I know very little about metalwork, but have recently acquired an old DeWalt bandsaw (W3401), which has a poor table and fence. 

My first thoughts were - could the table be replaced with a steel table. Then I thought that may be to big a job, so, thinking about the poor fence on it, would it be possible to make a rigid steel fence, or aluminium I suppose, that would have a thin base that fits under the existing fence, which would hold it down and in place, but was a rigid 90 degrees and about 3" high and 14" long, to improve the present fence. The part fitting under the existing fence needs to be only about 10" long. Hope that's clear enough?

Any help or advice would be appreciated 

Alex


----------



## RogerP (5 Feb 2014)

Would one of these solve the fence problem?

http://www.axminster.co.uk/small-bandsa ... tAodB2AA6g


----------



## Alexam (5 Feb 2014)

Thanks Roger, that does seem to fit the bill and I hadn't thought about that. Presumable one needs to drill the side of the existing table to make it fit?
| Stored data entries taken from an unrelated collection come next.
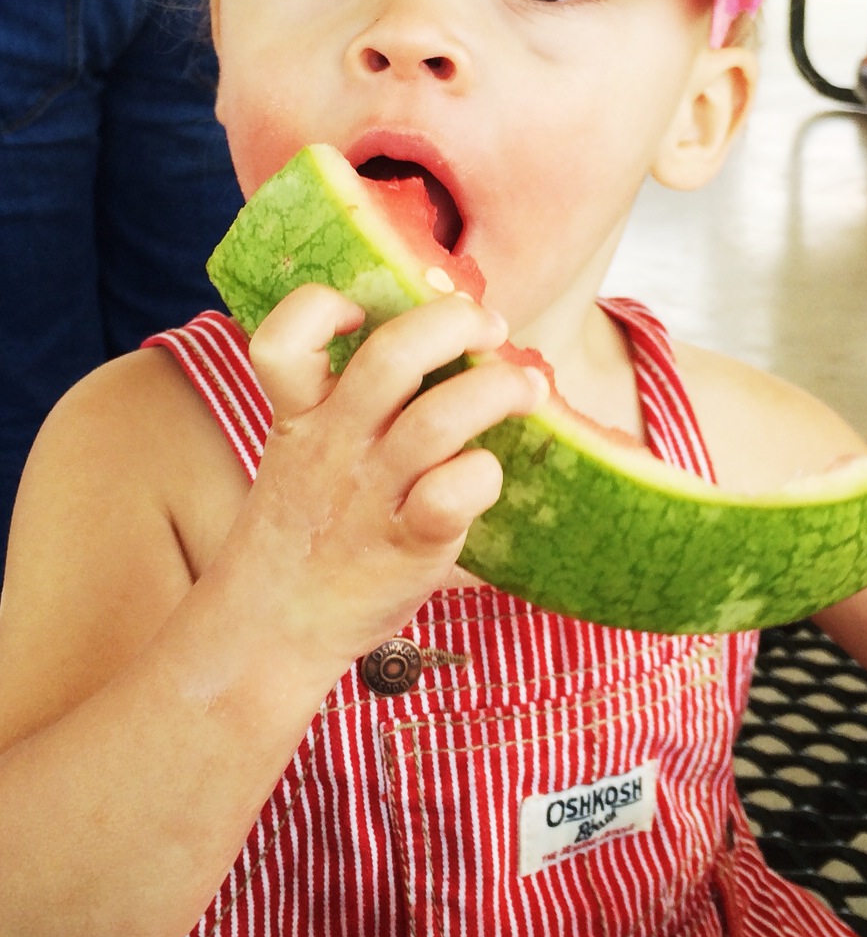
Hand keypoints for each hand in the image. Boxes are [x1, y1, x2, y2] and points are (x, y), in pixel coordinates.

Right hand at [230, 284, 545, 679]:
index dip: (323, 305)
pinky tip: (488, 472)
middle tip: (490, 328)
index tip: (366, 309)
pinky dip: (484, 474)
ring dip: (497, 389)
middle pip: (391, 356)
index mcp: (300, 414)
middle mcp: (332, 445)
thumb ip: (352, 401)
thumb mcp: (303, 452)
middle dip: (456, 322)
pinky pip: (453, 494)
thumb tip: (451, 340)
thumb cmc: (307, 527)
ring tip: (526, 388)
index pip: (285, 336)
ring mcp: (369, 495)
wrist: (269, 631)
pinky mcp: (407, 545)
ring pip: (438, 419)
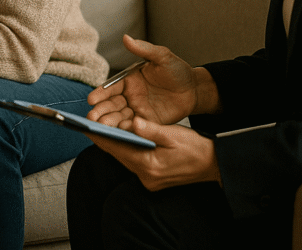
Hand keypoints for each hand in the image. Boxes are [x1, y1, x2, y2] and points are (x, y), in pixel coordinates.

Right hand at [87, 35, 200, 126]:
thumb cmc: (177, 70)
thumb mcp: (162, 57)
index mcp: (129, 80)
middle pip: (111, 105)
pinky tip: (120, 133)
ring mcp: (138, 110)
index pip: (111, 88)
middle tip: (91, 118)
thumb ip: (144, 49)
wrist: (194, 89)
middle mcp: (130, 96)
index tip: (92, 99)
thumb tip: (126, 37)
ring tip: (102, 127)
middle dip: (101, 111)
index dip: (101, 93)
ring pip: (120, 117)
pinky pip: (135, 127)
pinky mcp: (148, 122)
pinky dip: (127, 130)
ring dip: (110, 123)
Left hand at [89, 118, 219, 191]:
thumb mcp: (174, 134)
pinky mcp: (153, 178)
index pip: (118, 149)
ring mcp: (149, 179)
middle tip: (89, 124)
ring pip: (124, 159)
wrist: (215, 165)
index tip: (86, 126)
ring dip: (115, 144)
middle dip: (104, 139)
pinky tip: (121, 138)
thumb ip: (151, 129)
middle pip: (118, 155)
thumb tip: (133, 122)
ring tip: (101, 128)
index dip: (100, 136)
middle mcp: (146, 176)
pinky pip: (133, 162)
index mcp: (149, 165)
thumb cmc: (197, 149)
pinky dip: (127, 149)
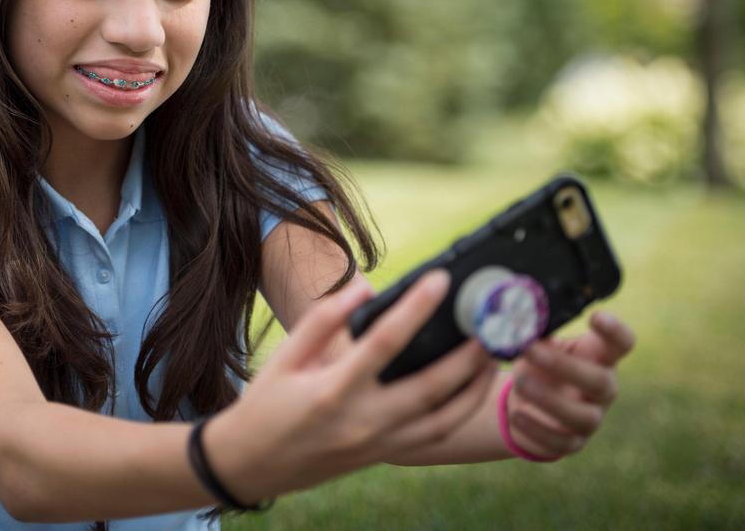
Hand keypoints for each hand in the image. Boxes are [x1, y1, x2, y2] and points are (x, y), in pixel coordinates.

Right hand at [204, 270, 495, 503]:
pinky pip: (434, 435)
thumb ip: (324, 320)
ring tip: (492, 354)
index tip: (440, 280)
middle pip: (429, 387)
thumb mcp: (285, 357)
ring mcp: (378, 444)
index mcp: (332, 391)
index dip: (415, 309)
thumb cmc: (266, 404)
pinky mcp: (385, 454)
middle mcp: (362, 422)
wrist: (252, 464)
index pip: (384, 343)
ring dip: (473, 387)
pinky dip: (460, 411)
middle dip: (465, 354)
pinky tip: (471, 386)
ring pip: (443, 419)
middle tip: (489, 322)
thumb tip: (364, 288)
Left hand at [506, 311, 635, 458]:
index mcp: (599, 358)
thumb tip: (523, 316)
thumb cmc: (538, 365)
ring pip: (584, 417)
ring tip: (520, 382)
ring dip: (549, 399)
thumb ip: (538, 333)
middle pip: (601, 382)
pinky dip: (537, 429)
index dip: (615, 332)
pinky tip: (517, 414)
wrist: (526, 405)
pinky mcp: (572, 443)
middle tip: (530, 350)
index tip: (595, 316)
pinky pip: (561, 442)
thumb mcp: (538, 345)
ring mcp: (591, 419)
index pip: (622, 344)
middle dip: (565, 367)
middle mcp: (603, 390)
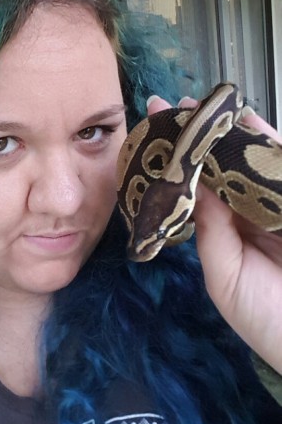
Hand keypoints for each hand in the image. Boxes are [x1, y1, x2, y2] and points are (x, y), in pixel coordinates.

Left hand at [147, 95, 281, 374]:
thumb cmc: (265, 317)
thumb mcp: (224, 276)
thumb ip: (210, 230)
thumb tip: (191, 183)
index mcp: (224, 229)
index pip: (197, 187)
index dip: (178, 161)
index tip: (154, 133)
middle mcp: (246, 210)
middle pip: (220, 166)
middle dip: (199, 136)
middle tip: (173, 106)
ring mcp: (273, 203)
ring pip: (250, 159)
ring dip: (228, 131)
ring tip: (202, 106)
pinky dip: (267, 142)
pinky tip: (246, 120)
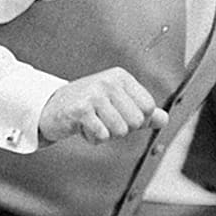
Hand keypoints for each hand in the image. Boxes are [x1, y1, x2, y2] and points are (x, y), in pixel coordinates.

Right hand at [39, 68, 167, 144]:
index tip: (117, 114)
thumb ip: (142, 112)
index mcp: (121, 77)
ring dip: (106, 134)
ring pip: (120, 130)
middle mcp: (109, 81)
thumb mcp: (117, 104)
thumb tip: (164, 119)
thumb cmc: (87, 106)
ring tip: (92, 123)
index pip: (148, 107)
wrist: (51, 108)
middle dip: (121, 129)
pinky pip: (102, 135)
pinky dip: (93, 138)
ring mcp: (94, 93)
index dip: (136, 119)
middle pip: (136, 121)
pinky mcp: (81, 109)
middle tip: (102, 120)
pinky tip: (82, 128)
Anyway, I am intending to make my first trip to Axminster in Nuneaton soon and that will certainly be on the list to check out.

Much appreciated

Alex

PS. Just seen from your profile that your other interests are photography and amateur radio. I am not active on radio anymore (G4VMN), but have been doing studio photography for the last few years and now getting more intereted in woodworking.


----------



## RogerP (5 Feb 2014)

Yes, it will need a couple of small holes drilled in the table. I have put one on my smaller bandsaw and I'm very pleased with it, far better than the one that came with the machine.

I'm still active on the radio, mainly 80 meters early mornings. Not done much studio photography, I do mainly natural history macro/close-up stuff.


----------



## Alexam (16 Feb 2014)

I did buy one of these bhttp://www.axminster.co.uk/small-bands ... tAodB2AA6g but when I was home and about to add it, the overall feeling was that it was hardly much of an improvement. I returned it to Axminster and am looking for a 'Plan B'. Possibly replacement table or have to wait until I change the machine at a later date.

Alex


----------